[Opening Information provided section]

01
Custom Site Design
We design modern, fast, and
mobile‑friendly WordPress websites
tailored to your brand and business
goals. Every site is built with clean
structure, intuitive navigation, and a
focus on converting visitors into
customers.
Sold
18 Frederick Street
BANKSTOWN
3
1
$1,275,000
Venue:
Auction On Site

[Closing Information provided section]

What you need to do — Could you rewrite the material with "WordPress" changed to "Shopify" and everything else left the same?

Response box —
01
Custom Site Design
We design modern, fast, and
mobile‑friendly Shopify websites
tailored to your brand and business
goals. Every site is built with clean
structure, intuitive navigation, and a
focus on converting visitors into
customers.
Sold
18 Frederick Street
BANKSTOWN
3
1
$1,275,000
Venue:
Auction On Site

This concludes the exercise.